The number that tells the story is ninety. In 2023, governments spent approximately $900 billion shielding consumers from rising energy prices, much of which was used to support the fossil fuel industry. In the same year, emerging-market green bonds totaled about $135 billion. The gap is not just a small error; it reflects the reality. Subsidies and existing assets continue to favor coal, oil, and gas, while sustainable debt in developing economies struggles to gain market share. The lesson is clear: where policy makes carbon cheap and reporting optional, the most affordable finance goes to the dirtiest fuel. Where regulations make climate risks visible and actionable, capital finds a new direction. Europe has spent a decade changing ESG from a voluntary pledge into a binding standard for investors and banks. ESG finance in emerging markets can follow this example, but only if it treats ESG as a law, supported by data, oversight, and a pipeline of profitable projects.

---+---

_What this task involves_: Resume the passage on ESG finance in emerging markets, picking up right after its last sentence. The listing is not needed.

---+---

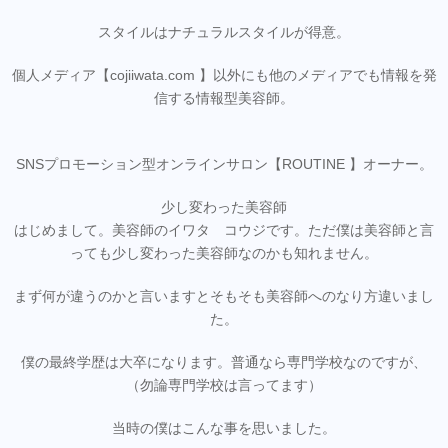
スタイルはナチュラルスタイルが得意。
個人メディア【cojiiwata.com 】以外にも他のメディアでも情報を発
信する情報型美容師。
SNSプロモーション型オンラインサロン【ROUTINE 】オーナー。
少し変わった美容師
はじめまして。美容師のイワタ コウジです。ただ僕は美容師と言
っても少し変わった美容師なのかも知れません。
まず何が違うのかと言いますとそもそも美容師へのなり方違いまし
た。
僕の最終学歴は大卒になります。普通なら専門学校なのですが、
（勿論専門学校は言ってます）
当時の僕はこんな事を思いました。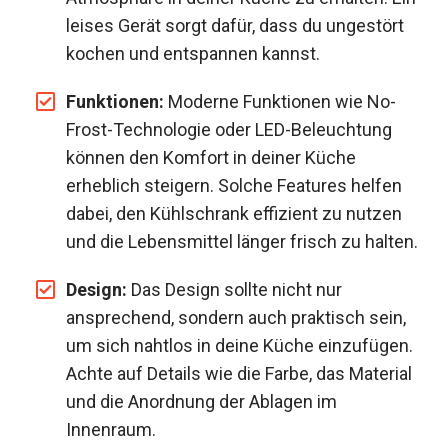
leises Gerät sorgt dafür, dass du ungestört
kochen und entspannen kannst.
Funktionen:
Moderne Funktionen wie No-
Frost-Technologie oder LED-Beleuchtung
können den Komfort in deiner Küche
erheblich steigern. Solche Features helfen
dabei, den Kühlschrank effizient zu nutzen
und die Lebensmittel länger frisch zu halten.
Design:
Das Design sollte nicht nur
ansprechend, sondern auch praktisch sein,
um sich nahtlos in deine Küche einzufügen.
Achte auf Details wie die Farbe, das Material
und die Anordnung der Ablagen im
Innenraum.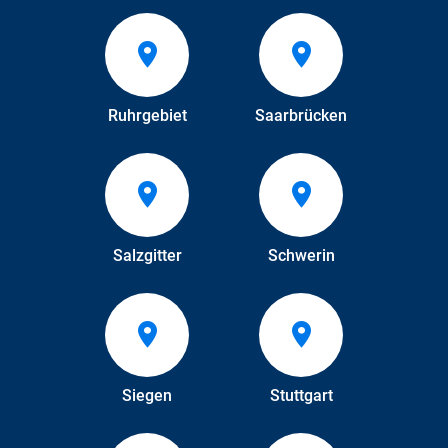
Ruhrgebiet
Saarbrücken
Salzgitter
Schwerin
Siegen
Stuttgart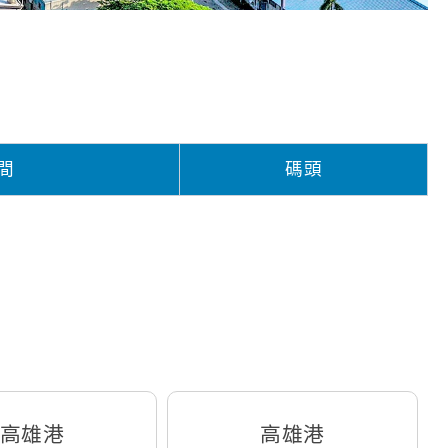
間
碼頭
高雄港
高雄港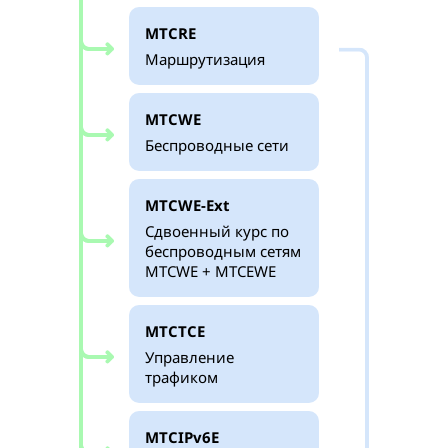
MTCRE
Маршрутизация
MTCWE
Беспроводные сети
MTCWE-Ext
Сдвоенный курс по
беспроводным сетям
MTCWE + MTCEWE
MTCTCE
Управление
трафиком
MTCIPv6E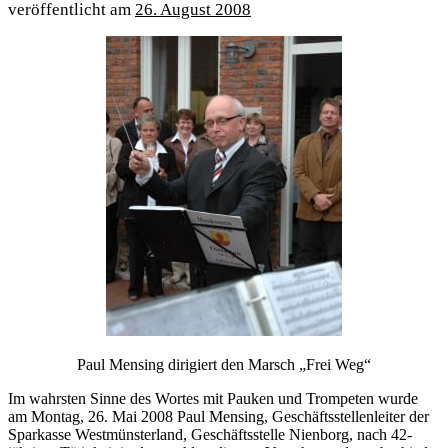
26. August 2008
Paul Mensing dirigiert den Marsch „Frei Weg“
Im wahrsten Sinne des Wortes mit Pauken und Trompeten wurde
am Montag, 26. Mai 2008 Paul Mensing, Geschäftsstellenleiter der
Sparkasse Westmünsterland, Geschäftsstelle Nienborg, nach 42-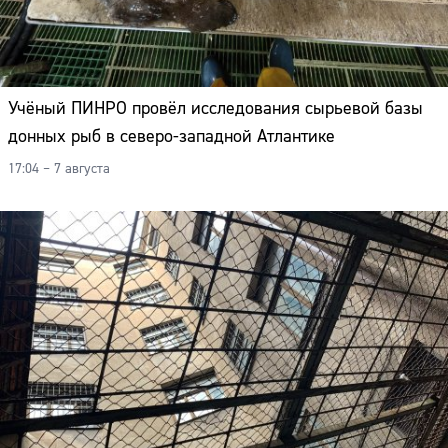
Учёный ПИНРО провёл исследования сырьевой базы
донных рыб в северо-западной Атлантике
17:04 – 7 августа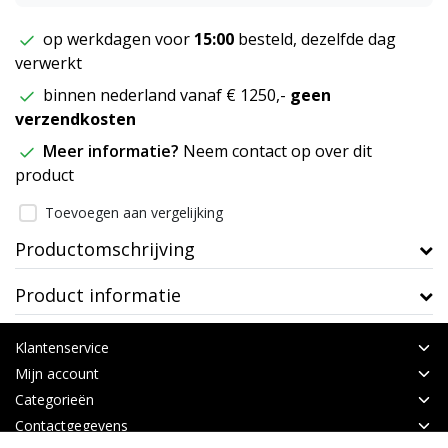
op werkdagen voor
15:00
besteld, dezelfde dag
verwerkt
binnen nederland vanaf € 1250,-
geen
verzendkosten
Meer informatie?
Neem contact op over dit
product
Toevoegen aan vergelijking
Productomschrijving
Product informatie
Klantenservice
Mijn account
Categorieën
Contactgegevens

---+---

_Response for this exercise_:
EU Playbook: Making ESG finance in emerging markets binding
Europe’s shift started with definitions and disclosures rather than slogans. The EU Taxonomy provides a shared understanding of what constitutes sustainable activity. The Corporate Sustainability Reporting Directive (CSRD) required large companies to report climate and other ESG metrics alongside financial statements. Bank supervisors urged institutions to identify, measure, and manage ESG risks. The first companies started applying CSRD to their 2024 accounts, with reports due in 2025. Meanwhile, the European Banking Authority issued final ESG-risk guidelines in January 2025. These steps didn’t instantly green every firm. They accomplished something more fundamental: they made climate performance assessable, comparable, and costly to overlook.
The playbook continues to develop. Brussels has worked to simplify Taxonomy reporting and lessen requirements on smaller firms, acknowledging competitiveness issues. Yet the core principles remain: standard rules, consistent audits, and supervisory expectations that treat climate risk as a serious issue, rather than a marketing tactic. This approach is practical because it engages the attention of boards and credit committees, not just communications teams. When banks align their risk frameworks with climate exposures—and counterparties disclose usable data—lending behavior adjusts. Regulation acts as a steady foundation: reliable, predictable, and challenging to manipulate.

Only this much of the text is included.